Privacy breach notification in Canada is covered under the Personal Information Protection and Electronic Documents Act (PIPEDA) that states that private sector organizations are now required to notify affected individuals of any kind of security breach that may be a threat to the individual and report it to the privacy commissioner of Canada. This act stated that the customers should be given control of their data, and the data mobility rights, de-indexing and transparency should be maintained. It asks the firms to use tools for safer and protected data sharing. PIPEDA applies to federally regulated organizations like railways, banks, etc. Provinces like Alberta, British Columbia and Quebec have similar policies. The PIPEDA has incorporated the Canadian Standards Association Model Code (CSA Model Code) into the text of PIPEDA for the Protection of Personal Information. The CSA Model Code establishes ten principles:

  • 1. Accountability
  • 2. Identifying purposes
  • 3. Consent
  • 4. Limiting collection
  • 5. Limiting use, disclosure and retention
  • 6. Accuracy
  • 7. Safeguards
  • 8. Openness
  • 9. Individual access
  • 10. Challenging compliance

These principles are followed by all the firms under the act, protecting all information of the individual received through notes, conversations, videos, etc. If any such breaches occur that have a real risk of significant harm (RROSH) and the company fails to comply with the guidelines, a penalty of around $100,000 (Canadian) will be charged.

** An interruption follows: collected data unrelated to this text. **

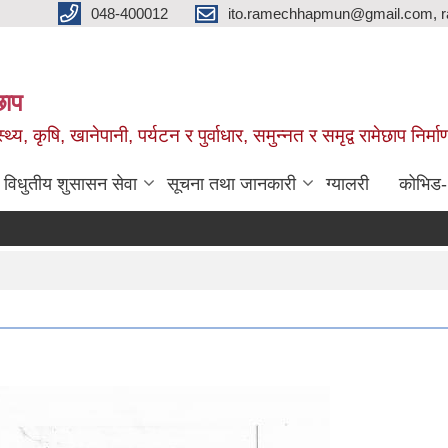
048-400012
ito.ramechhapmun@gmail.com, 
छाप
्थ्य, कृषि, खानेपानी, पर्यटन र पुर्वाधार, समुन्नत र समृद्व रामेछाप नि
विधुतीय शुसासन सेवा
सूचना तथा जानकारी
ग्यालरी
कोभिड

As written in Ref. [14], the Personal Information Protection Act (PIPA) serves as a general statute covering data privacy issues in Korea. This act defines the right to information privacy and includes the right to be informed of the processing of personal information and the right to claim damages that result from personal information processing. A patient’s healthcare data are termed as sensitive and confidential information since they can be used to identify a patient’s ideology, belief, political opinions, health and sexual life [15]. Healthcare data processing requires consent from data owners. The transfer and collection of these sensitive data can be done only after consent from the data owner on a separate consent form from the one which gives consent to only processing. The PIPA makes exceptions in a few cases: Personal genome data can be accessed for a criminal investigation, or to provide data to a foreign government to make extradition deals. The controller of healthcare information can use or share data for research purposes only if the data cannot be used to re-identify a specific individual.

No privacy policy is perfect, with each one being a work in progress towards a more robust, scalable and efficient system. Every healthcare privacy policy must have the following characteristics:

  • • Enforce a strict access control policy to help limit access to only a set of qualified authorized individuals [16]
  • • Encrypting healthcare data which are at rest, in transit or in use
  • • Utilizing multi-factor authentication for people wishing to access the data [17]
  • • Maintaining and updating logs of who is accessing the data [18]
  • • Establishing a data trail feature to keep track who the data have been shared with and who has modified the data
  • • The signing of a data use agreement between third parties and patients to ensure the patient’s data are not exploited
  • • Ensuring the patient has the right to access his/her personal data and appeal to the authority in case any personal information about the patient is wrong
  • • Allowing the patient to file complaints and seek redressal in case of violation of data use agreements
  • • Allow the patient to direct healthcare providers and insurance companies to not divulge certain information

To ensure any privacy policy enforces the above points, implementation and administrative expertise is required. It is essential to include researchers and scholars from the security and healthcare field to ensure every scenario is considered. While the above privacy policy defines the major points to be enforced, it is important to remember that every country is different in terms of the population, the spending and purchasing power of the people, the economy and the literacy present. There can be no uniform privacy policy solution for all countries. The budget allocated to developing a healthcare privacy system also plays a major role.